On Tue, Aug 18, 2020 at 05:10:34PM +0200, KP Singh wrote:
>
>
> On 8/18/20 3:27 AM, Martin KaFai Lau wrote:
> > On Mon, Aug 03, 2020 at 06:46:53PM +0200, KP Singh wrote:
> >> From: KP Singh <kpsingh@xxxxxxxxxx>
> >>
> >> Similar to bpf_local_storage for sockets, add local storage for inodes.
> >> The life-cycle of storage is managed with the life-cycle of the inode.
> >> i.e. the storage is destroyed along with the owning inode.
> >>
> >> The BPF LSM allocates an __rcu pointer to the bpf_local_storage in the
> >> security blob which are now stackable and can co-exist with other LSMs.
> >>
> >> Signed-off-by: KP Singh <kpsingh@xxxxxxxxxx>
> >> ---
> >> include/linux/bpf_local_storage.h | 10 +
> >> include/linux/bpf_lsm.h | 21 ++
> >> include/linux/bpf_types.h | 3 +
> >> include/uapi/linux/bpf.h | 38 +++
> >> kernel/bpf/Makefile | 1 +
>
> [...]
>
> ata *inode_storage_lookup(struct inode *inode,
> >> + struct bpf_map *map,
> >> + bool cacheit_lockit)
> >> +{
> >> + struct bpf_local_storage *inode_storage;
> >> + struct bpf_local_storage_map *smap;
> >> + struct bpf_storage_blob *bsb;
> >> +
> >> + bsb = bpf_inode(inode);
> >> + if (!bsb)
> >> + return ERR_PTR(-ENOENT);
> > ERR_PTR is returned here...
> >
> >> +
> >> + inode_storage = rcu_dereference(bsb->storage);
> >> + if (!inode_storage)
> >> + return NULL;
> >> +
>
> [...]
>
> >> + kfree_rcu(local_storage, rcu);
> >> +}
> >> +
> >> +
> >> +static void *bpf_fd_inode_storage_lookup_elem(struct bpf_map *map, void *key)
> >> +{
> >> + struct bpf_local_storage_data *sdata;
> >> + struct file *f;
> >> + int fd;
> >> +
> >> + fd = *(int *)key;
> >> + f = fcheck(fd);
> >> + if (!f)
> >> + return ERR_PTR(-EINVAL);
> >> +
> >> + get_file(f);
> >> + sdata = inode_storage_lookup(f->f_inode, map, true);
> >> + fput(f);
> >> + return sdata ? sdata->data : NULL;
> > sdata can be ERR_PTR here and a few other cases below.
> >
> > May be inode_storage_lookup() should just return NULL.
>
> I think returning NULL is a better option.

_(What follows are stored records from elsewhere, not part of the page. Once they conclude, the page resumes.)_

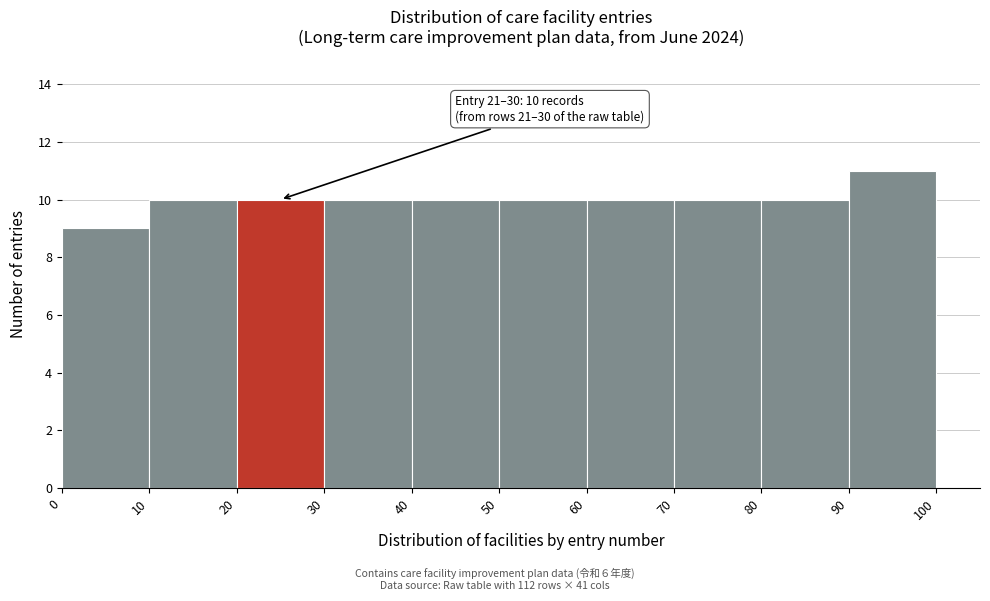

Over which range of the x-axis is the bar tallest?

90 to 100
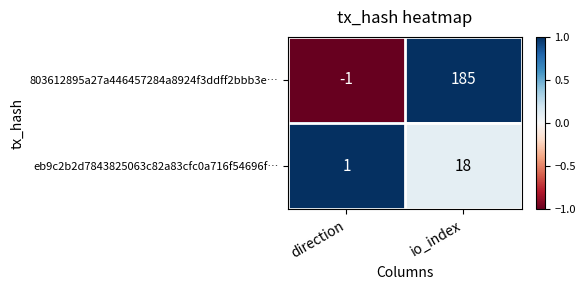

What value does the 803612895a27a446457284a8924f3ddff2bbb3e… series have at io_index, to the nearest 5?

185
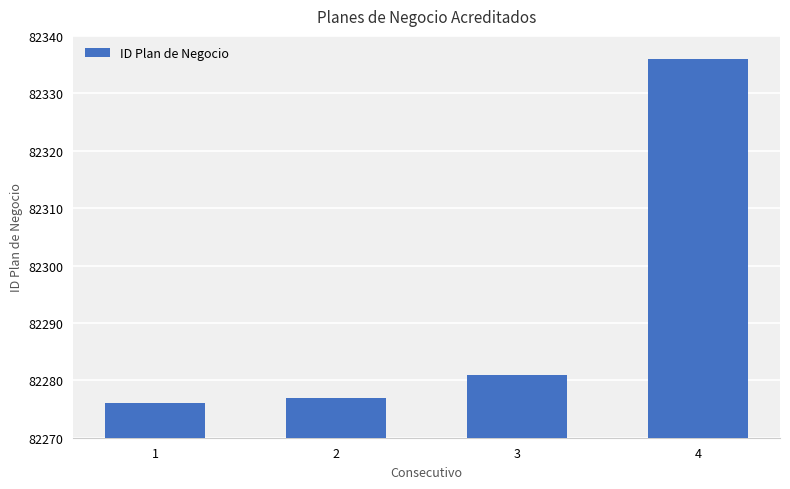

What is the approximate value at 1, to the nearest 5?

82275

Thanks!
>
> >
> >> +}
> >> +
> >> +static int bpf_fd_inode_storage_update_elem(struct bpf_map *map, void *key,
> >> + void *value, u64 map_flags)
> >> +{
> >> + struct bpf_local_storage_data *sdata;
> >> + struct file *f;
> >> + int fd;
> >> +
> >> + fd = *(int *)key;
> >> + f = fcheck(fd);
> >> + if (!f)
> >> + return -EINVAL;
> >> +
> >> + get_file(f);> get_file() does atomic_long_inc() instead of atomic_long_inc_not_zero().
> > I don't see how that helps here. Am I missing something?
>
> You are right, this should not not be an fcheck followed by a get_file
> rather fcheck followed by get_file_rcu:
>
> #define get_file_rcu_many(x, cnt) \
> atomic_long_add_unless(&(x)->f_count, (cnt), 0)
> #define get_file_rcu(x) get_file_rcu_many((x), 1)
> #define file_count(x) atomic_long_read(&(x)->f_count)
>
> But there is an easier way than all of this and this is to use
> fget_raw which also calls get_file_rcu_many
> and ensures a non-zero count before getting a reference.
ic. Make sense.

There are fdget() and fdput() also which are used in bpf/syscall.c.